When soft athermal materials like foams, emulsions, or particle suspensions are gently shaken or sheared back and forth, they can learn to move in perfect rhythm: after each cycle, every particle returns to its original place. But if the driving becomes too strong, that tidy choreography breaks down, and particles wander irreversibly. This reversible–irreversible transition marks the boundary between an ordered and a chaotic state in driven soft matter. So far, however, researchers have struggled to recreate these properties through theoretical models – making it more difficult for them to understand how soft athermal materials behave in real-world applications.
Through new research published in EPJ E, a team led by CNRS researchers Romain Mari and Eric Bertin at Grenoble-Alpes University introduces a new and improved model, which reproduces the reversible–irreversible transition far more accurately. Their approach offers fresh insights into the deeply complex behaviours of soft athermal materials, and could help researchers to develop their application across a diverse range of real-world scenarios.
In previous studies, theorists have modelled this phenomenon with the Random Organisation Model (ROM). It predicts a sharp reversible-irreversible transition, beyond which chaos grows rapidly as the driving increases. However, many experiments on real suspensions show smoother, ‘convex’ transitions, suggesting that something important is missing from the idealised model.

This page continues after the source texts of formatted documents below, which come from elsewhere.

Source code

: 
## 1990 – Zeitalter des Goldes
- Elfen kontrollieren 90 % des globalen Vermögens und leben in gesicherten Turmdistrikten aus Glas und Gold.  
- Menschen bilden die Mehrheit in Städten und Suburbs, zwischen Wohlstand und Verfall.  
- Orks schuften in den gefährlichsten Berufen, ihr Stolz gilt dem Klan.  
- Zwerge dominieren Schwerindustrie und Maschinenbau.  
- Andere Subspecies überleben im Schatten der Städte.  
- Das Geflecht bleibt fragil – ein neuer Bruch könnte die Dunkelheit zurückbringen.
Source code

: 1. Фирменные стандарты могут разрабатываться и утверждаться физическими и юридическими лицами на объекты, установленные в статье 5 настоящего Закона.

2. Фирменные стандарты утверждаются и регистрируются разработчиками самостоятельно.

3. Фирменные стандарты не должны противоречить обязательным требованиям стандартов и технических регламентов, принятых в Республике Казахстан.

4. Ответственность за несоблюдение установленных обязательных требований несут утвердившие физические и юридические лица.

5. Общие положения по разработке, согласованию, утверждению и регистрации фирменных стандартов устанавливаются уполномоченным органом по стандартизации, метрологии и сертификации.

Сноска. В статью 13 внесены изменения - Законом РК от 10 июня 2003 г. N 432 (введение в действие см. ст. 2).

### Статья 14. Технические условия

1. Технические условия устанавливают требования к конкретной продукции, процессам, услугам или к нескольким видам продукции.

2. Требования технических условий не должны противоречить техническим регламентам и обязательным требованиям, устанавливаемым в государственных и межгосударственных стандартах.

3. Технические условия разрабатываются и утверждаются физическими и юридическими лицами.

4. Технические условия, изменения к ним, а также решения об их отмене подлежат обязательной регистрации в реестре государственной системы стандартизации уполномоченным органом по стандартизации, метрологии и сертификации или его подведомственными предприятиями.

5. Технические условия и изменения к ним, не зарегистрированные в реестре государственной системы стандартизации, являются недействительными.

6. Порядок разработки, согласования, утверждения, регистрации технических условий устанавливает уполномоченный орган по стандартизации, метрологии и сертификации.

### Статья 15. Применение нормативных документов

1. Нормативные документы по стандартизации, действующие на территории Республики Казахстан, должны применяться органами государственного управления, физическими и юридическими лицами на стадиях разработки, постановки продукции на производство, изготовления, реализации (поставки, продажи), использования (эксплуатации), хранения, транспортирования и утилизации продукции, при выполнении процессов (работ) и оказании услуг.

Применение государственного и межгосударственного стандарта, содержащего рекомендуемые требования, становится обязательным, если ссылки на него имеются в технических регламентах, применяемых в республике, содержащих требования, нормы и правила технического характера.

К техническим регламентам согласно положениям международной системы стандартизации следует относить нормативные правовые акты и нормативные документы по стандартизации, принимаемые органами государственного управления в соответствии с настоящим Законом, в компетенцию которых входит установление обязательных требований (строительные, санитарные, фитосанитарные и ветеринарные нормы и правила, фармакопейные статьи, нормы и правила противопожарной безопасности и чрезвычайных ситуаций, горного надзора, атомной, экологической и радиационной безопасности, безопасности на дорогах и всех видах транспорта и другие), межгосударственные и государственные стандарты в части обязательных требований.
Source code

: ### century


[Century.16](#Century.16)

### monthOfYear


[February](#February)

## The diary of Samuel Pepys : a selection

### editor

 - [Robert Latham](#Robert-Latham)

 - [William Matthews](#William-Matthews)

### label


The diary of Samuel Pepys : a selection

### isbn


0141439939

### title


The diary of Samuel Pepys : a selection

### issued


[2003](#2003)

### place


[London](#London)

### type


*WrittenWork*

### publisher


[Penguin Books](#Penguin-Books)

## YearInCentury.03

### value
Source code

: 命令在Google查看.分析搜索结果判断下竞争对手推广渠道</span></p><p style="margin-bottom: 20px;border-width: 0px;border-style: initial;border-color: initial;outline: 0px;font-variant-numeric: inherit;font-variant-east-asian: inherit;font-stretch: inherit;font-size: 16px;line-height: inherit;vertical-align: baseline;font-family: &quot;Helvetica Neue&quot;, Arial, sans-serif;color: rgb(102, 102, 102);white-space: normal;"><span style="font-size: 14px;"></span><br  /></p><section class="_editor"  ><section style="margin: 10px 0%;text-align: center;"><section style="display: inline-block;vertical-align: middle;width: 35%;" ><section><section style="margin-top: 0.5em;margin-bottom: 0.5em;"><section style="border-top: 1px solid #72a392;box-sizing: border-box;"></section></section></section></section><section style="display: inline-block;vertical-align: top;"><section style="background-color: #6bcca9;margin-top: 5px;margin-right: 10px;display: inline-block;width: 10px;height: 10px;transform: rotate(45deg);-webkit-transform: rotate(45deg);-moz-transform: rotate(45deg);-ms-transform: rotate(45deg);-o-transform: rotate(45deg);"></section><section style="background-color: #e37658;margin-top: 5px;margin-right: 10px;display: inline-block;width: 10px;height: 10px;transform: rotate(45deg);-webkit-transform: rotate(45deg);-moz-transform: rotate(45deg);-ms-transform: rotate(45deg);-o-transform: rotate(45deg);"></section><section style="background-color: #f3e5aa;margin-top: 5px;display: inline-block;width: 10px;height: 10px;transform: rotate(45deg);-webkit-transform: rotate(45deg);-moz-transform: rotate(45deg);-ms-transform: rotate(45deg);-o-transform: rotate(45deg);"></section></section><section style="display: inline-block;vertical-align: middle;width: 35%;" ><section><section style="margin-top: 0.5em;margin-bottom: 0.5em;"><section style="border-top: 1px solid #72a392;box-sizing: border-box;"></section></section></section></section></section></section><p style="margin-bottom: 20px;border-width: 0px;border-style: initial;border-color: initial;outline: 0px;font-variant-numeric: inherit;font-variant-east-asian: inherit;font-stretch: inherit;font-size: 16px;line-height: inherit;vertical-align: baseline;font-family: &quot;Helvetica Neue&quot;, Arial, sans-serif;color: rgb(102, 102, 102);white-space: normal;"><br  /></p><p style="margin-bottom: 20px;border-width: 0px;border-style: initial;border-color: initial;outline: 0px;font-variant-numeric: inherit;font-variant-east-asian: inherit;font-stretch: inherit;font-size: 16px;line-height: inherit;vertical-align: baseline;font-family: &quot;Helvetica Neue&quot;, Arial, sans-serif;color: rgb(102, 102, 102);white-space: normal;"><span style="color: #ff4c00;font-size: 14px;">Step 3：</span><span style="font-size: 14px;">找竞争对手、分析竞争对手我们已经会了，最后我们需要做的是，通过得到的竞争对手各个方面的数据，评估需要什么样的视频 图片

In their study, Mari and Bertin’s team introduce a more generalised form of the ROM, which accounts for how particles influence each other via the forces they exert on the surrounding fluid. With their improved model, the researchers showed that the transition becomes convex when the interaction forces decay slowly with distance. These long-range interactions generate collective diffusive motion with reduced temporal fluctuations but enhanced spatial fluctuations, leading to a loss of ‘hyperuniformity’, a subtle form of large-scale structural order previously linked to the reversible-irreversible transition.